By introducing bills threatening taxes on interests that can afford to defend themselves, and then tabling the measures for reconsideration next year, members of the majority party have another 12 months to run their highly profitable shakedown racket, pressing politically vulnerable industries for campaign contributions.

These business interests get the message and they pay. Back in 2009, when then-Gov. Schwarzenegger was promoting his Proposition 1A, a $16 billion tax increase on regular folks, a spokesman for the Los Angeles Chamber of Commerce admitted that it was important to support the governor’s measure, because the alternative would likely be higher taxes on business.

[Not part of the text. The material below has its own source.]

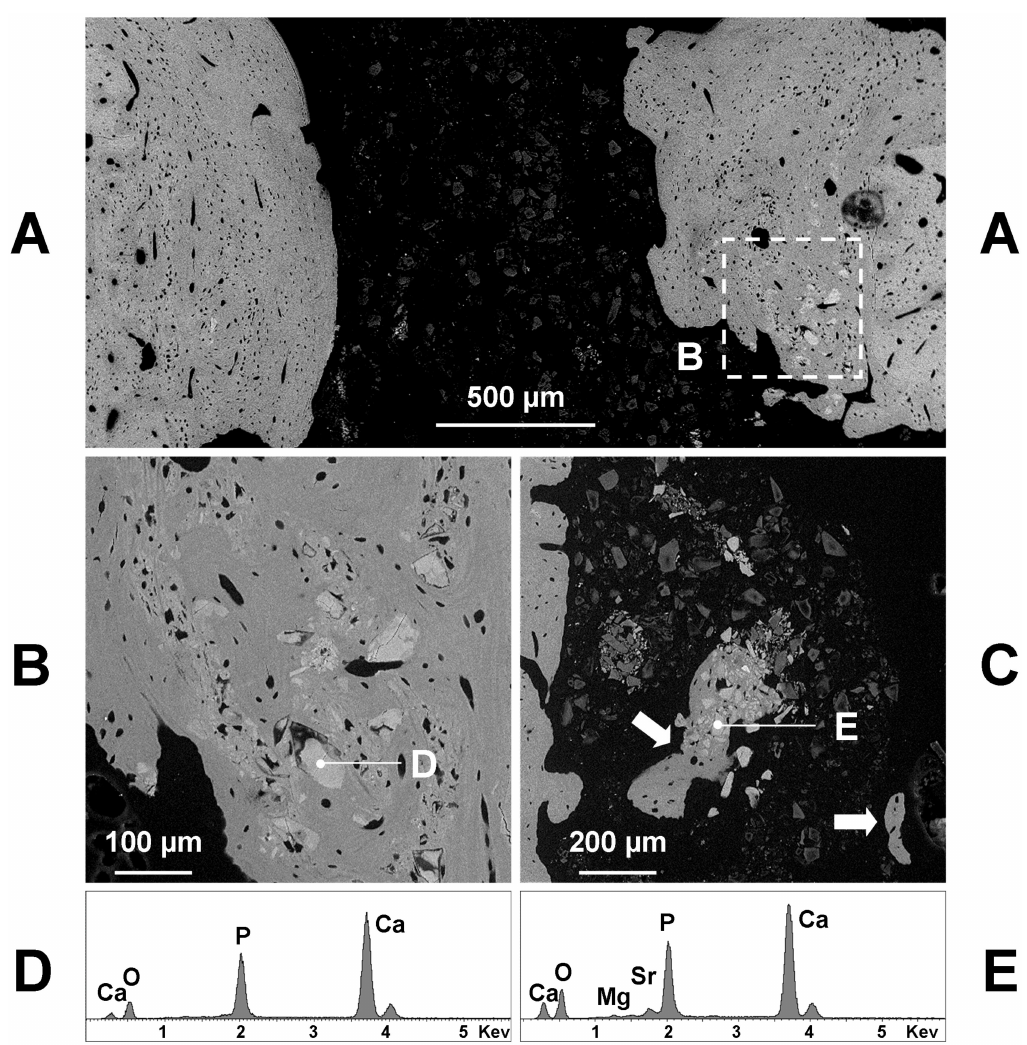
Figure 5. Representative backscattered SEM images of a transverse section taken at the central part of a BGMgSr filled hole, 60 days after the surgery. The B boxed area of A correspond to the remodeled bone ( B ) at a greater magnification. The newly formed bone (darker in A ) contains several irregularly shaped osteocytes ( B ) and includes some granules ( D ) consisting of calcium phosphate, as shown by the X-ray microanalysis ( D ). Few isolated bone formations (arrows in C ) of the medullar cavity are surrounded by remnants of the implanted glass ( C ), sometimes contain mineral granules ( E , lighter in C ) consisting of calcium phosphate with amounts of strontium and magnesium, as shown by the X-ray microanalysis ( E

Those who look at compliant business interests as the problem, would only be part right. California continues to be rated as one of the worst states in the nation to do business. The American Legislative Exchange Council (ALEC) has released its annual economic rankings of all U.S. states, and California ranks 47th for economic outlook and CEO Magazine has rated California ranks 47th for economic outlook. California businesses are struggling under high taxes and suffocating regulations.

Interestingly, the reaction among various businesses and industries to the shakedowns is not uniform. Some are more than happy to play the game as a cost of doing business and, besides, it gets them into some pretty fancy parties. Other quietly seethe as they reluctantly write the checks because they know how wrong it is. Either way, businesses have adopted a “go along to get along” approach in a desperate effort to survive.

But in the end, to see who is really responsible for our pay-for-play culture in the state capitol, we voters must look in the mirror. As long as we continue to elect ego-driven, money-grasping politicians who put themselves above the interests of average Californians, we will continue to suffer under dysfunctional governance.

Jon Coupal is president of the Howard Jarvis Taxpayers Association  –  California’s largest grass-roots taxpayer organization dedicated to the protection of Proposition 13 and the advancement of taxpayers’ rights.